Multivariate Mixed kNN-CMI (mCMIkNN) Test

mCMIkNN is the kNN-based non-parametric CI test for mixed discrete-continuous data of Hügle et al. (2023). It uses a kNN conditional mutual information estimator as the test statistic and a kNN-based local permutation scheme for p-values; Hügle et al. (2023) prove statistical validity and power, including consistency in constraint-based causal discovery, and report state-of-the-art accuracy at low sample sizes.

citk vendors the upstream indeptests package under citk/_vendor/indeptests/ so the test is available out of the box (see citk/_vendor/NOTICE.md for the upstream source URL and the vendored revision SHA).

Intuition. Like CMIknn (Runge, 2018), mCMIkNN treats CMI as a non-parametric measure of conditional dependence (Cover & Thomas, 2006) and calibrates with local permutations; mCMIkNN’s distinguishing choice is a discrete-aware rank transform that preserves ties for categorical variables, providing direct mixed-type support without one-hot encoding (Hügle et al., 2023).

Mathematical Formulation

mCMIkNN estimates the conditional mutual information

\[I(X; Y \mid Z) = \int p(x, y, z) \log \frac{p(x, y \mid z)}{p(x \mid z)\, p(y \mid z)} \, dx \, dy \, dz\]

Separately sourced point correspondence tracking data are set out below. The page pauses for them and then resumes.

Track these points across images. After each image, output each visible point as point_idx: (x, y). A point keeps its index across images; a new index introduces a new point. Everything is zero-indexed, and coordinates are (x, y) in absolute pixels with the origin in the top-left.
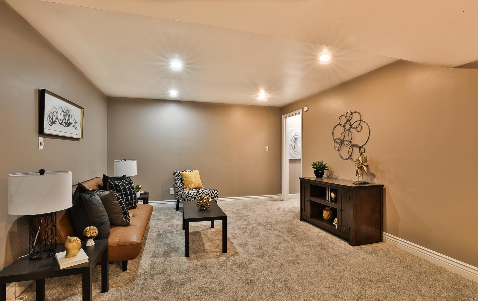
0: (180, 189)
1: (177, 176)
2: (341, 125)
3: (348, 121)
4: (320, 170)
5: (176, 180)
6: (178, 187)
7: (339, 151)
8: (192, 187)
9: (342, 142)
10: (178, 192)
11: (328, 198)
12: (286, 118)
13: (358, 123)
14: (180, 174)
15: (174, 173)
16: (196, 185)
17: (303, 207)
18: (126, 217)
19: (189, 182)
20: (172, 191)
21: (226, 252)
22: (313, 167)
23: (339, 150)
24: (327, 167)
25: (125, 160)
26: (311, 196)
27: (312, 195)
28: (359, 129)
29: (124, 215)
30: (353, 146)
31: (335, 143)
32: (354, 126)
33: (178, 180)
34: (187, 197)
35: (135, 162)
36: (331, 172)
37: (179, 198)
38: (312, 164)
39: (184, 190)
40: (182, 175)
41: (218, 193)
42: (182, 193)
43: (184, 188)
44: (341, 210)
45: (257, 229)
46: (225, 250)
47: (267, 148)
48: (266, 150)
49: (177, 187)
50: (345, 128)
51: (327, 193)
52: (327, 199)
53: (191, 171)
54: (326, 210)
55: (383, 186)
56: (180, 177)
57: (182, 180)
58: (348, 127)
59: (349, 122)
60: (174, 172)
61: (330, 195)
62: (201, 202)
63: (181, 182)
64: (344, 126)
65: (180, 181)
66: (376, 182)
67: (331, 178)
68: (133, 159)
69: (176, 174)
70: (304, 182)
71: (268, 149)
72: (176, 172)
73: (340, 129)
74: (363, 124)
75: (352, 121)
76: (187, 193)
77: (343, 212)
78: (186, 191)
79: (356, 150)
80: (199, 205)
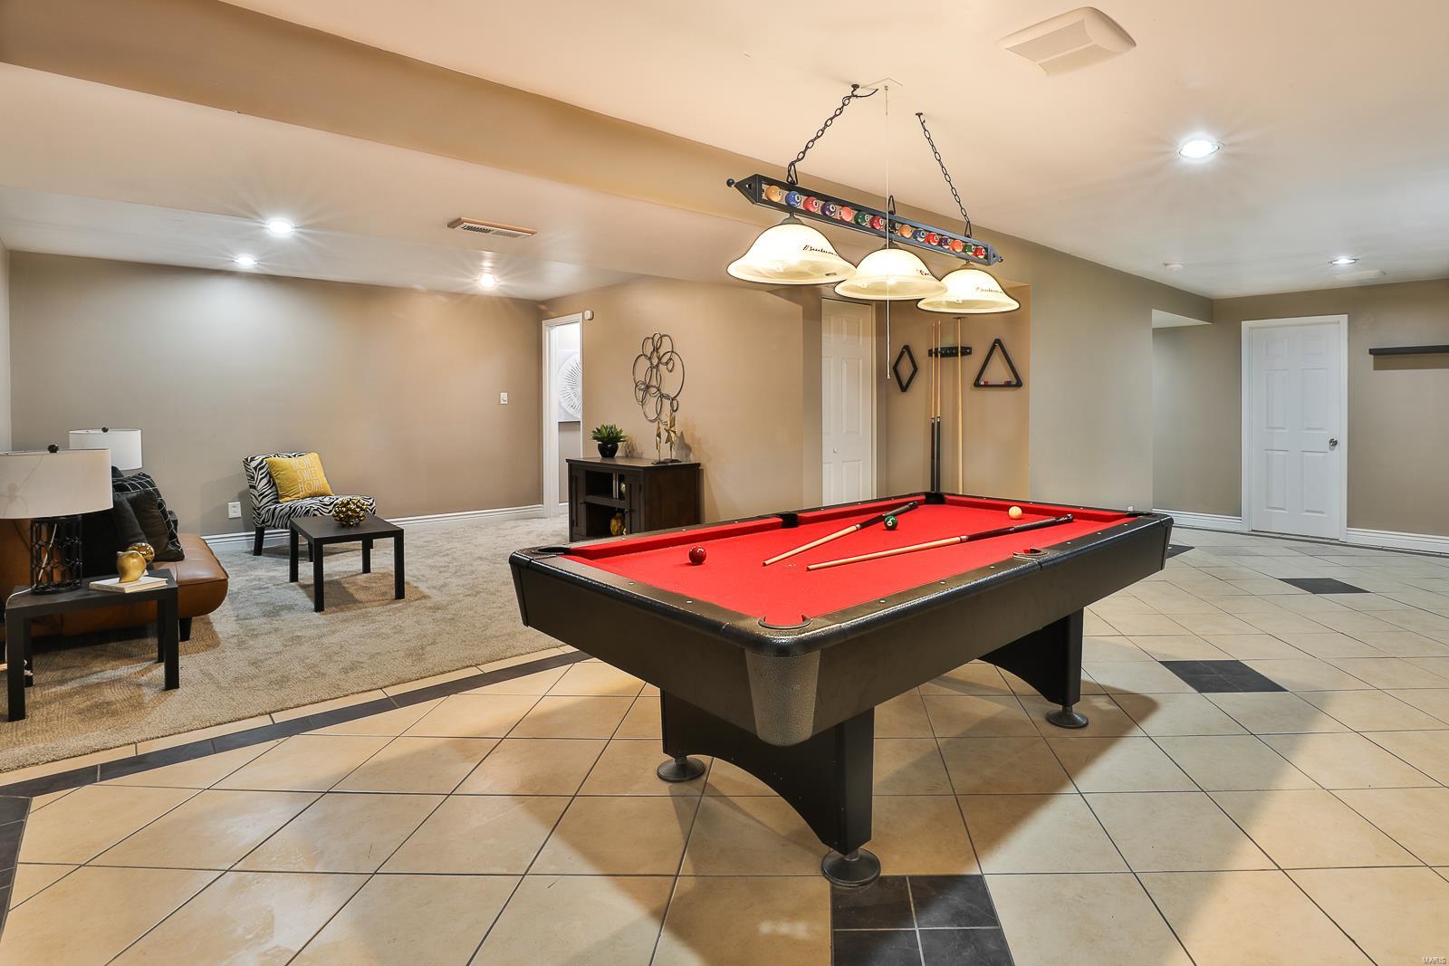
0: (266, 500)
1: (255, 468)
2: (646, 356)
3: (656, 349)
4: (609, 442)
5: (253, 478)
6: (259, 496)
7: (643, 405)
8: (301, 494)
9: (648, 387)
10: (259, 509)
11: (615, 494)
12: (551, 327)
13: (668, 356)
14: (264, 463)
15: (246, 462)
16: (314, 489)
17: (574, 518)
18: (173, 544)
19: (294, 481)
20: (235, 510)
21: (404, 598)
22: (595, 438)
23: (643, 403)
24: (621, 437)
25: (105, 430)
26: (587, 494)
27: (590, 492)
28: (670, 366)
29: (170, 540)
30: (662, 396)
31: (637, 391)
32: (664, 360)
33: (260, 477)
34: (289, 516)
35: (136, 436)
36: (632, 447)
37: (263, 522)
38: (594, 432)
39: (279, 503)
40: (272, 465)
41: (374, 504)
42: (275, 508)
43: (277, 498)
44: (631, 511)
45: (471, 565)
46: (400, 594)
47: (504, 396)
48: (502, 402)
49: (257, 494)
50: (651, 364)
51: (615, 483)
52: (614, 496)
53: (295, 456)
54: (616, 519)
55: (699, 465)
56: (265, 469)
57: (271, 477)
58: (655, 361)
59: (657, 352)
60: (247, 460)
61: (619, 487)
62: (344, 509)
63: (269, 481)
64: (650, 359)
65: (265, 481)
66: (693, 459)
67: (632, 457)
68: (128, 426)
69: (254, 464)
70: (574, 466)
71: (506, 398)
72: (252, 459)
73: (644, 364)
74: (675, 357)
75: (662, 351)
76: (291, 508)
77: (633, 514)
78: (286, 503)
79: (667, 403)
80: (340, 518)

from the \(k\)-th nearest-neighbour structure of the data, adapting the Kraskov-style estimator (Kraskov et al., 2004) so ties in discrete coordinates are handled correctly while continuous coordinates retain density-based behaviour (Hügle et al., 2023). P-values are obtained via the kNN local-permutation procedure of Hügle et al. (2023), which extends the local-permutation scheme of Runge (2018) to the mixed-type setting. The exact algorithmic choices (neighbourhood metric, tie-breaking, and permutation strategy) follow the vendored mCMIkNN reference implementation.

Assumptions

  • Vendored implementation. No additional installation is required; citk ships the upstream indeptests package under citk/_vendor/ (Hügle et al., 2023).

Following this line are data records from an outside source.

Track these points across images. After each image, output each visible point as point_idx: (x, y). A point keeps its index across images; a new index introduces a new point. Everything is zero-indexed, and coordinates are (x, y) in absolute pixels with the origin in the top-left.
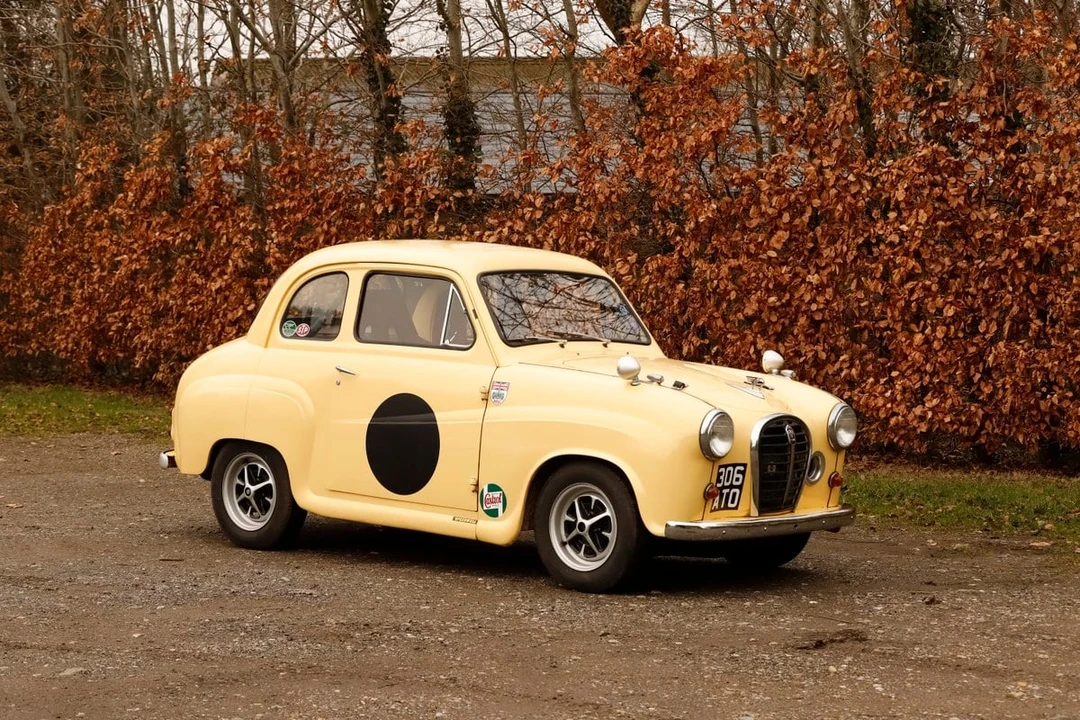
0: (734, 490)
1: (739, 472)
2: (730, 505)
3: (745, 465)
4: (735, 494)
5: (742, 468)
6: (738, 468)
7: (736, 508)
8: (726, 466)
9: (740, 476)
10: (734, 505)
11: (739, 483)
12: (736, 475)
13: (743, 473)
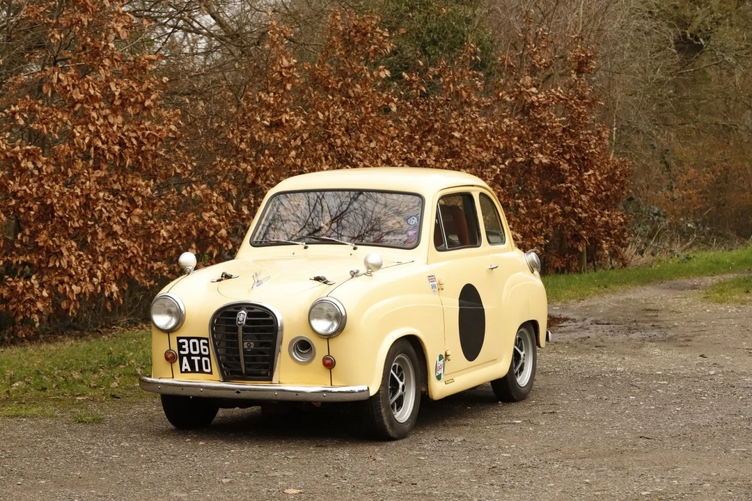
0: (204, 359)
1: (204, 344)
2: (205, 370)
3: (207, 339)
4: (206, 362)
5: (206, 342)
6: (202, 341)
7: (211, 373)
8: (189, 339)
9: (206, 347)
10: (209, 370)
11: (207, 353)
12: (202, 347)
13: (207, 345)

  • Constructor parameters. Per-test parameters (kcmi, kperm, Mperm, subsample, transform) can be passed via test_kwargs and are forwarded to the underlying mCMIkNN(...) constructor; these correspond to estimator and permutation knobs documented in Hügle et al. (2023).

  • Sample size. kNN-based density estimation needs adequate sample size to be reliable (Kraskov et al., 2004); Hügle et al. (2023) report particular advantages over alternatives in low-sample regimes.

  • Dtype validation is opt-in. Passing data outside the declared dtype produces undefined results; call Test.validate_data(data) to check. citk does not enforce supported_dtypes at construction.

Code Example

import numpy as np
from citk.tests import MCMIknn

# Mixed chain: continuous X -> binary Z -> continuous Y
n = 400
X = np.random.randn(n)
Z = (X > 0).astype(int)
Y = 0.8 * Z + 0.5 * np.random.randn(n)
data = np.vstack([X, Y, Z]).T

# Initialize the test (uses the vendored mCMIkNN implementation)
mcmiknn_test = MCMIknn(data)

# Test for conditional independence of X and Y given Z
# Expected: p-value is large (cannot reject H0 of independence)
p_value_conditional = mcmiknn_test(0, 1, [2])
print(f"P-value for X _||_ Y | Z: {p_value_conditional:.4f}")

# Test for unconditional independence of X and Y
# Expected: p-value is small (reject H0 of independence)
p_value_unconditional = mcmiknn_test(0, 1)
print(f"P-value for X _||_ Y: {p_value_unconditional:.4f}")

API Reference

For a full list of parameters, see the API documentation: :class:citk.tests.nearest_neighbor_tests.MCMIknn.

References

Cover, T. M., & Thomas, J. A. (2006). Elements of Information Theory (2nd ed.). Wiley-Interscience.

Hügle, J., Hagedorn, C., & Schlosser, R. (2023). A kNN-based non-parametric conditional independence test for mixed data and application in causal discovery. Proceedings of ECML PKDD 2023.

Kraskov, A., Stögbauer, H., & Grassberger, P. (2004). Estimating mutual information. Physical Review E, 69(6), 066138.

Runge, J. (2018). Conditional independence testing based on a nearest-neighbor estimator of conditional mutual information. Proceedings of the 21st International Conference on Artificial Intelligence and Statistics (AISTATS 2018), 938-947.